The telephone jangled in the tollbooth.

“You will excuse me, gentlemen.” The porter stepped inside and shouted into the phone.

Vidia showed me the quad, the buildings, the spire, and in one anteroom a bright white marble statue of Percy Bysshe Shelley, once a resident of University College. The porter was still on the telephone when we left.

Passing Blackwell’s Bookshop on Broad Street, I expressed an interest in browsing and we went in. Vidia waited and looked at books, all the while giving off a signal that indicated that I should hurry up. Vidia’s impatience was a vibration that was almost audible, a distinct high-pitched whine. I saw some first editions of Hemingway and Orwell.

“How much is this?” I showed him the Orwell.

“Twelve shillings. You don’t want that.”

We left the bookstore and soon passed a round tower.

“The Bodleian,” Vidia said.

After a short walk we entered the gateway of another college, with paler, taller spires set beside a wide meadow.

“Where are we?”

“Christ Church.”

Places like this reminded me that I was in many respects an African. I needed a simpler and less demanding world. I was at my happiest in the bush. And it was not merely that the orderly and ancient buildings overwhelmed me; the students also seemed aloof and proprietorial. They were much younger than me, and they looked right at home here. I knew I did not belong, that I would never belong.

Back on High Street, we walked as far as Magdalen Bridge and into Magdalen College itself — more cloisters, another quad, buildings like monasteries. Being a student here seemed to me like my being an actor in a pageant in which I did not know any of my lines, one of those terrible dreams.

I said, “I wonder what happened to Shiva.”

Vidia said, “Seewyn’s problem is that he was raised by women, who adored him. So he takes no responsibility.”

We went to the Ashmolean Museum. As he had done at the National Gallery, the Tate, and the V and A, Vidia made a beeline for certain rooms, for specific paintings, for particular details in those paintings, none of them obvious. He darted to a Watteau, a Whistler, a Hilliard miniature, and always indicated the tiniest features. “Look at this,” and “See how he handles paint.”

I looked for anything of Africa — a mask, a spear, a landscape, anything of the bush. I realized how Ugandans must feel, stuck in Oxford or London after leaving the vast, deep savannah or the slopes of the Mountains of the Moon. And then I saw a painting that reassured me.

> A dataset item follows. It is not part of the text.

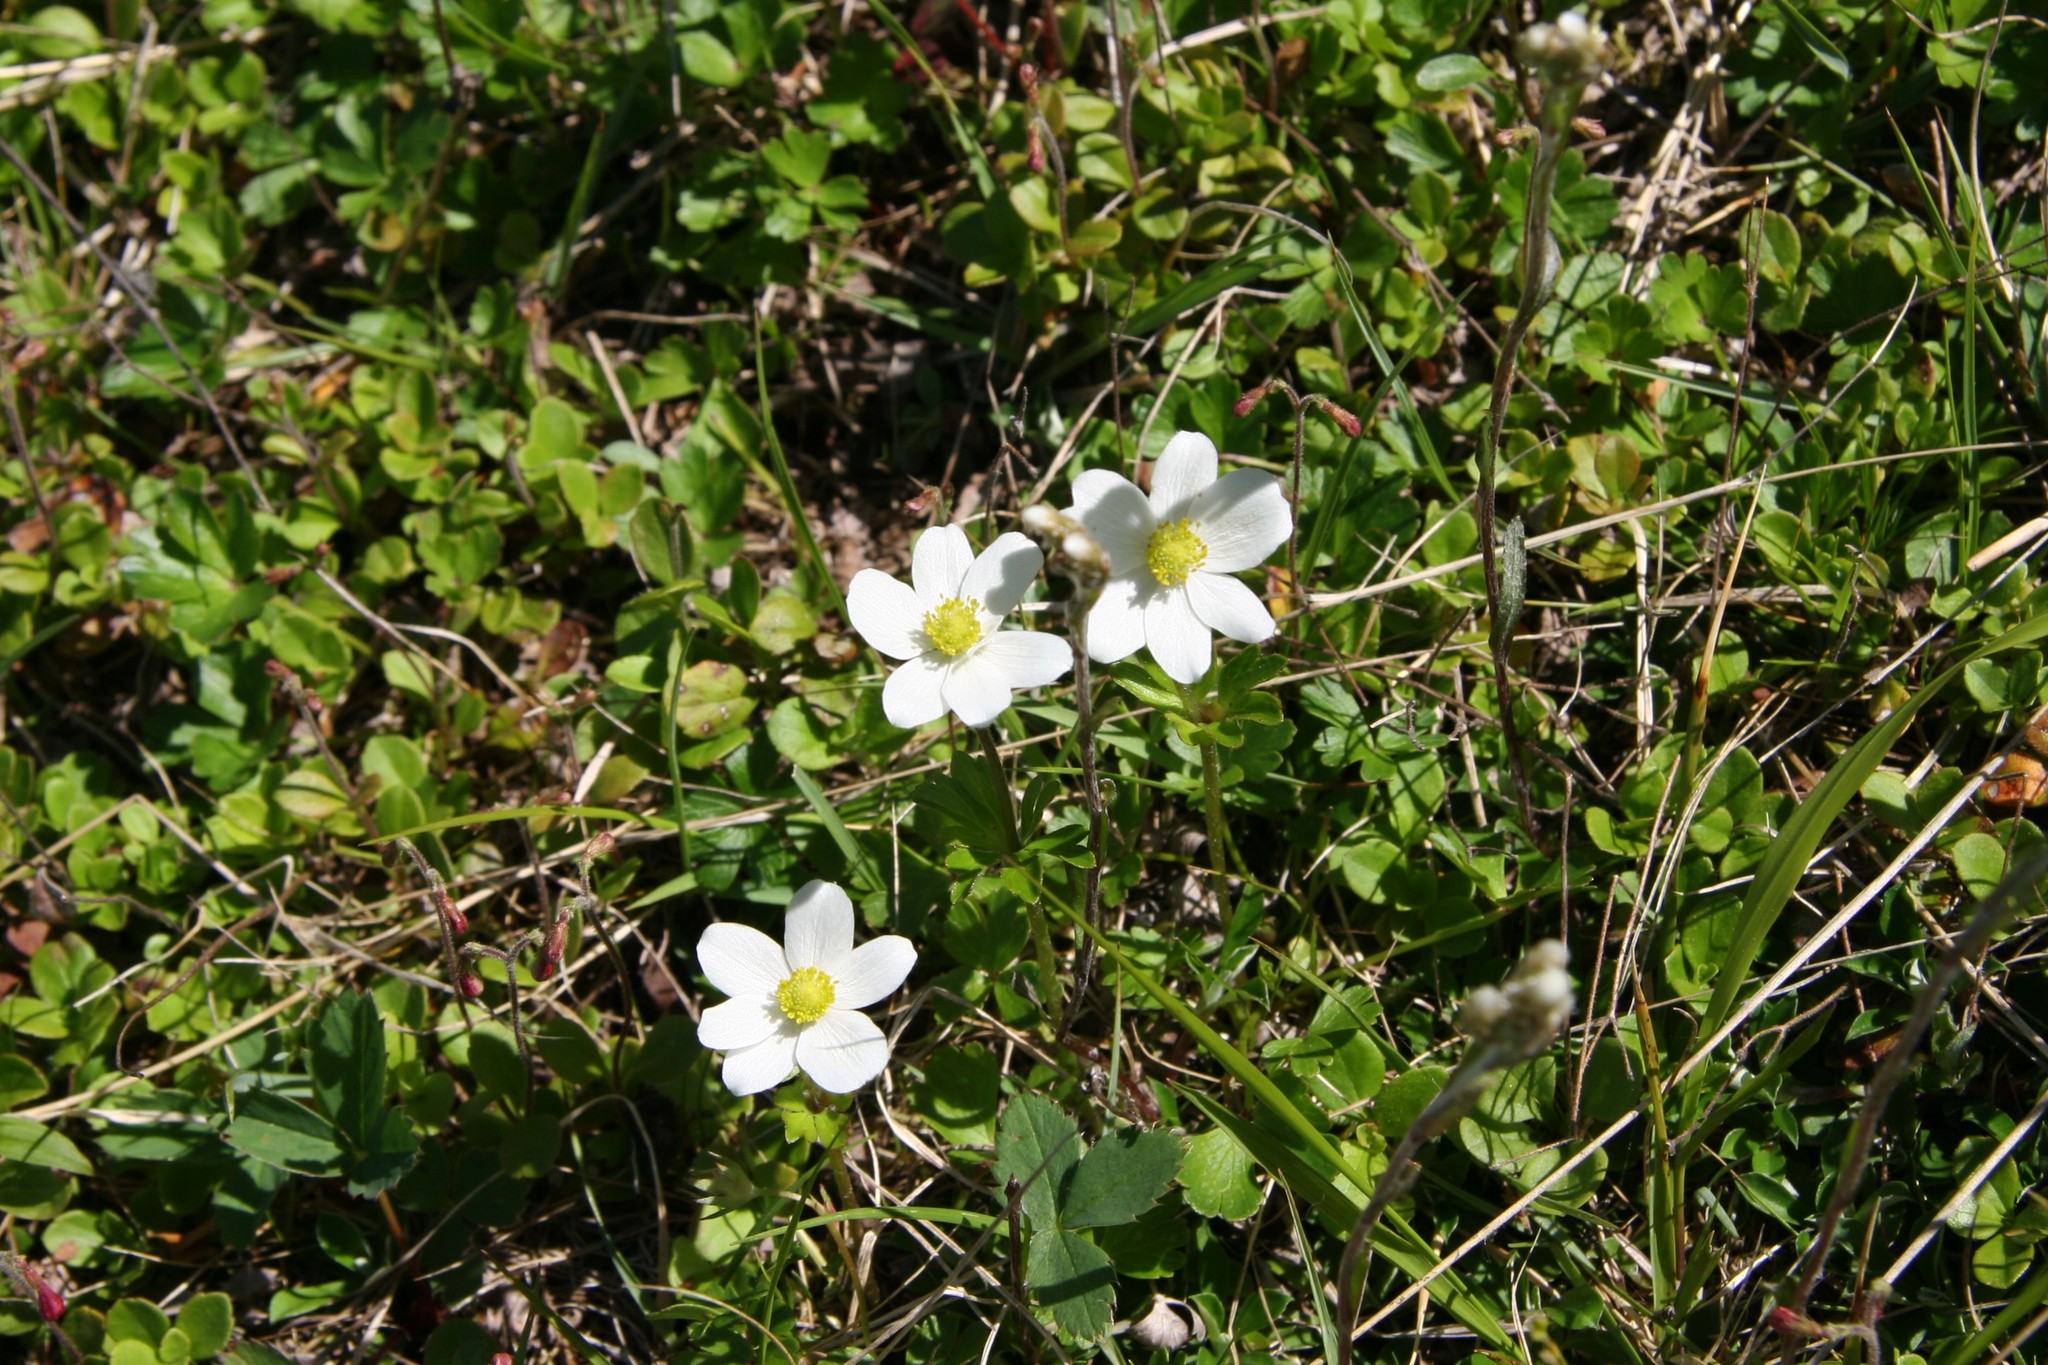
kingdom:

It might have been done in Fort Portal or Mubende, with big generous trees and tall elephant grass and flat-topped fever thorns in the distance. There were small figures at the side, some animals — gazelles, impalas, no big game — and rich colors and flowers in the foreground. I did not recognize the artist’s name. I liked this wide green canvas and the accuracy of the view and the easily identifiable plants, the precise leaves, the blossoms, and the dome of sky. Even the scraps of cloud looked right.

I did not call Vidia’s attention to it. I was afraid he might disapprove and spoil a moment that had cheered me. It was not his Africa. My reaction to this painting made me think I should leave England soon. Vidia walked quickly over to me and frowned at the picture.

To distract him I said, “Maybe we should go past Shiva’s college one more time, to see whether he’s come back.”

“No, no.” Vidia turned away from the picture. “He’s on his own now.”

I noticed that he was wearing the heavy shoes he called veldshoen . He had been wearing them that night in Kisenyi, by the shore of Lake Kivu, when he had said, “What that dog needs is a good kick.”